To run your business legally, you must obtain applicable licenses and permits. The easiest way to navigate the wide range of federal, state, and local requirements is to search by your business type and locality using the Small Business Administration Business License & Permit look-up tool.
Every corporation must obtain an Alaska Business License.
- Submit to:
- Alaska Department of Commerce, Community, and Economic Development - Corporations, Business &
Professional Licensing (CBPL)
- Form 08-4181: New Alaska Business License Application
- Filing Method:
- Mail or online
- Immediately online. ~10-15 business days by mail.
- Investment clubs and businesses that hold a fisheries business license, liquor license, insurance license, or mining license.

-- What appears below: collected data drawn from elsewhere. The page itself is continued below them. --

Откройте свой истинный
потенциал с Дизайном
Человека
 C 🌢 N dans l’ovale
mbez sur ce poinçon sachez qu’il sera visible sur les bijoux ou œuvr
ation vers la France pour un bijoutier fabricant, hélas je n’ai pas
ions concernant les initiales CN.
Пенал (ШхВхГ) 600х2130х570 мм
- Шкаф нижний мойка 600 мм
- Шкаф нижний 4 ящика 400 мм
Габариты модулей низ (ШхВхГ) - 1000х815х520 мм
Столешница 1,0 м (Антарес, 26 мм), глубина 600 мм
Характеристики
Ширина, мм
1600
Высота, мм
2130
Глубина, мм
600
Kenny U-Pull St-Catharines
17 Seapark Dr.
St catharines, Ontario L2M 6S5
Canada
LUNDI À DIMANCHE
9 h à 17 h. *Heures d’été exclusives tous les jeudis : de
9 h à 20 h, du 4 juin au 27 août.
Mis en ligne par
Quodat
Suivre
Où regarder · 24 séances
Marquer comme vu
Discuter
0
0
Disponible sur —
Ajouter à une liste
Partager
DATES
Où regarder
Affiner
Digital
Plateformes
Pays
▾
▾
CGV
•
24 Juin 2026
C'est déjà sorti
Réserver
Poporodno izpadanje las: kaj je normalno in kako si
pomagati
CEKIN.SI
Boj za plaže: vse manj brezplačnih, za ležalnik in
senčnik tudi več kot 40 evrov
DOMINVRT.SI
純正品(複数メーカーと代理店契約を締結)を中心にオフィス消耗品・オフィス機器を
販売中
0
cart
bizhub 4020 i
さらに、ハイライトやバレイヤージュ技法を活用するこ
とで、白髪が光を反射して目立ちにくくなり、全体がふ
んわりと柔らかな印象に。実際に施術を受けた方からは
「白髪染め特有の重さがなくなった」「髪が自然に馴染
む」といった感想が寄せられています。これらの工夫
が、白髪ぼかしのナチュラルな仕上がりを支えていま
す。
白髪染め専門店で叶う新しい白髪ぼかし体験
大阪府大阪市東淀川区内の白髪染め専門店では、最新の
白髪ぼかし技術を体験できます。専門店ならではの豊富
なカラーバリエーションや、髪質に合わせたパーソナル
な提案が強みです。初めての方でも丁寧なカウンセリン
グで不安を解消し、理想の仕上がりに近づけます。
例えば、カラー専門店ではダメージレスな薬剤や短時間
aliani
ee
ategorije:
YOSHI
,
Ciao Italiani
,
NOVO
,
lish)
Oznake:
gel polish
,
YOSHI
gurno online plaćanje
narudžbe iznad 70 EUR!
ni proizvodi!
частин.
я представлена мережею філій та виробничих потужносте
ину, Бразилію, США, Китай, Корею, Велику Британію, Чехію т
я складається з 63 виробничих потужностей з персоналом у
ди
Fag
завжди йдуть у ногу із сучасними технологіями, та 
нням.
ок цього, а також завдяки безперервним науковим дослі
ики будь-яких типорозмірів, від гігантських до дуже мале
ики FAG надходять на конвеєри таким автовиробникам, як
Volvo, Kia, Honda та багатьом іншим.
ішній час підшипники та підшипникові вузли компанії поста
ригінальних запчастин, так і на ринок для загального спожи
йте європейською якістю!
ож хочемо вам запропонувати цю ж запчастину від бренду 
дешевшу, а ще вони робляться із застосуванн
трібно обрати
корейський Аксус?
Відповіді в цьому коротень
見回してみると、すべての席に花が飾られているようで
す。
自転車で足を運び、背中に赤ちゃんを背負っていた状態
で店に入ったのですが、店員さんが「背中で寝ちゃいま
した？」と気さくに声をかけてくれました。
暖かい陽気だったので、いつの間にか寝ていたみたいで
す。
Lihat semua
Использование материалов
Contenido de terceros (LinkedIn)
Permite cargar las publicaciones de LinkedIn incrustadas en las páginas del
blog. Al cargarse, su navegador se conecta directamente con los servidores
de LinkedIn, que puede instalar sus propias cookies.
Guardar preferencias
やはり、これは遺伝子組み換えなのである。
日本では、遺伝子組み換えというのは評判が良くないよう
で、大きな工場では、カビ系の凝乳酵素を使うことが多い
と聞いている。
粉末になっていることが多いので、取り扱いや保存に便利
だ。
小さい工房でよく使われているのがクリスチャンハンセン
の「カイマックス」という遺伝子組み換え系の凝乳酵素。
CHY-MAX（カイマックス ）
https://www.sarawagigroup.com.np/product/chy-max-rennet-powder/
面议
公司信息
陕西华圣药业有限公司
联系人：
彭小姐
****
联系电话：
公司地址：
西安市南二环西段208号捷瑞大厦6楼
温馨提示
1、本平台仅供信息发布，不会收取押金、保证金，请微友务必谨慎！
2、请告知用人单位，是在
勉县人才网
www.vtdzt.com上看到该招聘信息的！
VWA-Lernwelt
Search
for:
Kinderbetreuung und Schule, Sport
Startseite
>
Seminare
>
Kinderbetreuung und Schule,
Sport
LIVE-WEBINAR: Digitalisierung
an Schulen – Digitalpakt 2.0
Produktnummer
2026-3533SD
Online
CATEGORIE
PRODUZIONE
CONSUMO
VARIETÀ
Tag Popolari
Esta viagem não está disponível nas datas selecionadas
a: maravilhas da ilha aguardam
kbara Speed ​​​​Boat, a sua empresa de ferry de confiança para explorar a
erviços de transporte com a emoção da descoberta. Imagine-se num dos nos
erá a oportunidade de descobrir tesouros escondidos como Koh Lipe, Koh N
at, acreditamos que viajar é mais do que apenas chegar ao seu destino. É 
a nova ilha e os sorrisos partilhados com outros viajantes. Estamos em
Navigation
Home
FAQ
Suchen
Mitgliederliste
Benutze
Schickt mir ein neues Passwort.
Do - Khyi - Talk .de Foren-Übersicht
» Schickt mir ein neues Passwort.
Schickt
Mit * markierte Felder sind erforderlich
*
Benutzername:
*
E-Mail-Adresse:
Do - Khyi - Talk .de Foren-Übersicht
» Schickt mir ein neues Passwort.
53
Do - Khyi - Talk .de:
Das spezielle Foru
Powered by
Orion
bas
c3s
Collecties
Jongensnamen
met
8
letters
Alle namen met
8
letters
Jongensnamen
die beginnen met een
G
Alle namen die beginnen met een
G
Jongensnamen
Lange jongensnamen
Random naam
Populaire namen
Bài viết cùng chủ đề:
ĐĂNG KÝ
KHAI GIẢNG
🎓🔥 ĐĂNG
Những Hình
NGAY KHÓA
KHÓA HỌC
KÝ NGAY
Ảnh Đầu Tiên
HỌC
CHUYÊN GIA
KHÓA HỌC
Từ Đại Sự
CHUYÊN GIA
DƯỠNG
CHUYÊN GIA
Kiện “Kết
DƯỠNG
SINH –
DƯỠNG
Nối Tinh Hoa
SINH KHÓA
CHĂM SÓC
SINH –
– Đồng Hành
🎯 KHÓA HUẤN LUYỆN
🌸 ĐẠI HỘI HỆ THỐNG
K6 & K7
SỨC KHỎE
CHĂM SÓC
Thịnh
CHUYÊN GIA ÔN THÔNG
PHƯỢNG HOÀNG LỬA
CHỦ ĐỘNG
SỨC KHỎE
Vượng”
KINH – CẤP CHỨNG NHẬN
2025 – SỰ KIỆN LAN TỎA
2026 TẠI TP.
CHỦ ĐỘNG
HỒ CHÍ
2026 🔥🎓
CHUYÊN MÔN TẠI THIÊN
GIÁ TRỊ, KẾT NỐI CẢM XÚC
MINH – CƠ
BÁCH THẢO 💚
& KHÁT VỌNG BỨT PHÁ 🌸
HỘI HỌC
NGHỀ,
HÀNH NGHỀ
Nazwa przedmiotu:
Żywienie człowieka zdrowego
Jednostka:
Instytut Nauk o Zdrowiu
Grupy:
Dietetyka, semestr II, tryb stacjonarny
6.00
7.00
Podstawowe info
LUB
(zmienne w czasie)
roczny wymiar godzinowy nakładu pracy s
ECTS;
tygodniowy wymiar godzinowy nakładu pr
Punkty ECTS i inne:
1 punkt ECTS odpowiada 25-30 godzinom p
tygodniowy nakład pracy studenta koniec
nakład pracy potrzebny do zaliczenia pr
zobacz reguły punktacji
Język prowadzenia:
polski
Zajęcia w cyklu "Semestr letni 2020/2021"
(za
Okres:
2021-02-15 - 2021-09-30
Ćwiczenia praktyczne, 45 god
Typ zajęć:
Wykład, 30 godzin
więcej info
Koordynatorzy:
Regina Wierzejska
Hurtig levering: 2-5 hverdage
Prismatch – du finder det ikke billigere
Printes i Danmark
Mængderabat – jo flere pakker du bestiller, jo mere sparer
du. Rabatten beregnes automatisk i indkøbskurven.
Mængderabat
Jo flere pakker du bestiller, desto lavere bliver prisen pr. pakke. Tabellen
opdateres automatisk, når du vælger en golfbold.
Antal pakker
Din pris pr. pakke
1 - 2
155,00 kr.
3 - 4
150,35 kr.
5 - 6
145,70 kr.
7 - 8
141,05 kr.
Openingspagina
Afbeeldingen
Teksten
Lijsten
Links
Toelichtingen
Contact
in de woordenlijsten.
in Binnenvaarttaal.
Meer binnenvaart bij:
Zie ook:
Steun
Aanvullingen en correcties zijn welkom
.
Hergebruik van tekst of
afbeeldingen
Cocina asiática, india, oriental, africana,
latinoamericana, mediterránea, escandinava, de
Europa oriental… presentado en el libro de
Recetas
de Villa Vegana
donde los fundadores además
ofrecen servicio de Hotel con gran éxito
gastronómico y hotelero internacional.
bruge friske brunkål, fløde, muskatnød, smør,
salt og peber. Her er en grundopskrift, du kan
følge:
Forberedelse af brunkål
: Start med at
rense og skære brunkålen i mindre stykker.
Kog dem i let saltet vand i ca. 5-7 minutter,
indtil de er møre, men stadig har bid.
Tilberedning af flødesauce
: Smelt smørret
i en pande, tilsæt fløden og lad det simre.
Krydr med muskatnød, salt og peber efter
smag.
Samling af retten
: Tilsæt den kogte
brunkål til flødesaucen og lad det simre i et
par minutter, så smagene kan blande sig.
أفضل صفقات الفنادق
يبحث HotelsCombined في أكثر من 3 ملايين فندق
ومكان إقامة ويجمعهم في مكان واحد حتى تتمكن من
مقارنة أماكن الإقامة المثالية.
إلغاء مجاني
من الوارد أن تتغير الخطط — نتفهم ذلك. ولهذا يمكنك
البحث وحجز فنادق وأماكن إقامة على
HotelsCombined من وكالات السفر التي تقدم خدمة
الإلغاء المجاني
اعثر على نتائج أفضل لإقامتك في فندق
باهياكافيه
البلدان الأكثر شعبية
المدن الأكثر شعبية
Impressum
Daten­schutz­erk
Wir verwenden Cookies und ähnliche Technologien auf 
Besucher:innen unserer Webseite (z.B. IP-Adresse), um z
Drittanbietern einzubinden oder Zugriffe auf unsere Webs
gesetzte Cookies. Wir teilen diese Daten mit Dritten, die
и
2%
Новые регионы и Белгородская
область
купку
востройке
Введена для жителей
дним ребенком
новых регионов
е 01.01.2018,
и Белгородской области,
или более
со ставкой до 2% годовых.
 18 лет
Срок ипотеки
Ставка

If you think you are exempt from business licensing, please consult a Business Licensing Examiner about your specific situation.
- A separate business license is required for each business name.
You must file federal and state tax returns. You must also file:
- The Alaska Division of Corporations requires an Alaska biennial report.
- The Alaska Division of Corporations also requires annual Business License Renewal.